<<<<

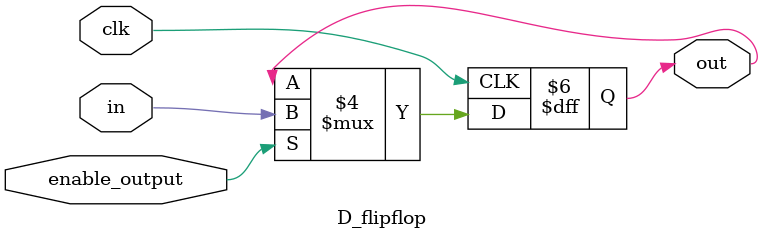
<source format=v>
module D_flipflop (clk,in,out,enable_output);
	input enable_output;
	input in,clk;
	output out;
	reg out;
	
	initial begin
		out<=1'b0;
	end

	
	always@(posedge clk) begin
		if(enable_output==1'b1) begin
			out<=in;
		end
		
	end
	
	
	endmodule
	
	
</source>
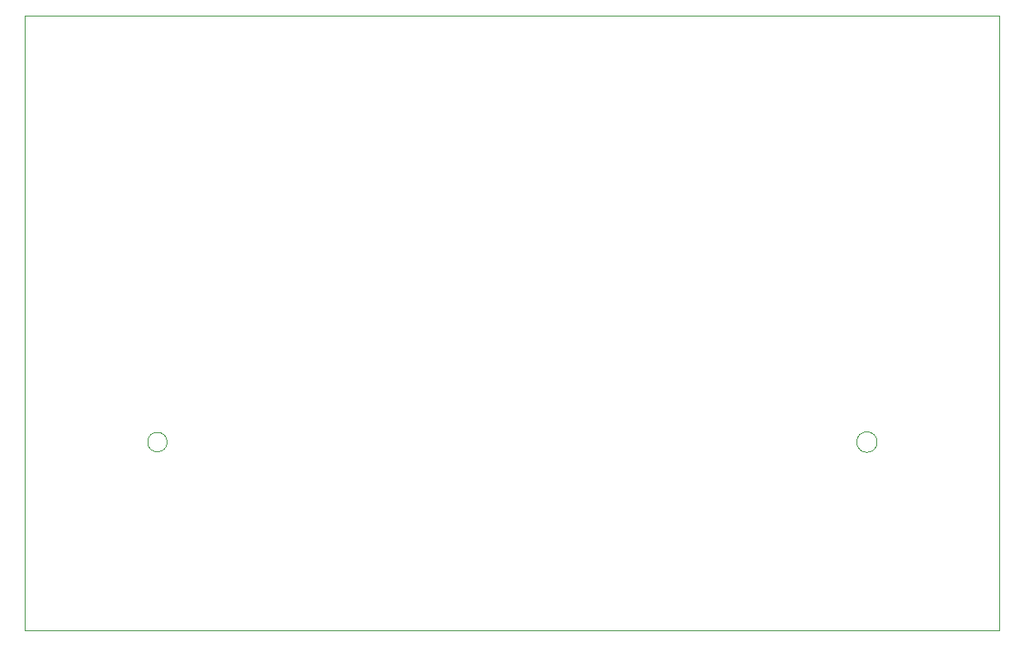
<source format=gbr>
G04 #@! TF.GenerationSoftware,KiCad,Pcbnew,5.0.2-bee76a0~70~ubuntu18.04.1*
G04 #@! TF.CreationDate,2019-04-15T15:13:08+02:00*
G04 #@! TF.ProjectId,ModulAdapter,4d6f6475-6c41-4646-9170-7465722e6b69,rev?*
G04 #@! TF.SameCoordinates,Original*
G04 #@! TF.FileFunction,Profile,NP*
%FSLAX46Y46*%
G04 Gerber Fmt 4.6, Leading zero omitted, Abs format (unit mm)*
G04 Created by KiCad (PCBNEW 5.0.2-bee76a0~70~ubuntu18.04.1) date Mo 15 Apr 2019 15:13:08 CEST*
%MOMM*%
%LPD*%
G01*
G04 APERTURE LIST*
%ADD10C,0.100000*%
G04 APERTURE END LIST*
D10*
X137450000Y-111700000D02*
G75*
G03X137450000Y-111700000I-1050000J0D01*
G01*
X64600000Y-111700000D02*
G75*
G03X64600000Y-111700000I-1000000J0D01*
G01*
X150000000Y-131000000D02*
X150000000Y-67980000D01*
X50000000Y-131000000D02*
X50000000Y-67980000D01*
X50000000Y-131000000D02*
X150000000Y-131000000D01*
X50000000Y-67980000D02*
X150000000Y-67980000D01*
M02*

</source>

>>>>

Copy out each line of the records where the string "KiCad" appears.

→ **THE ANSWER**:
G04 #@! TF.GenerationSoftware,KiCad,Pcbnew,5.0.2-bee76a0~70~ubuntu18.04.1*
G04 Created by KiCad (PCBNEW 5.0.2-bee76a0~70~ubuntu18.04.1) date Mo 15 Apr 2019 15:13:08 CEST*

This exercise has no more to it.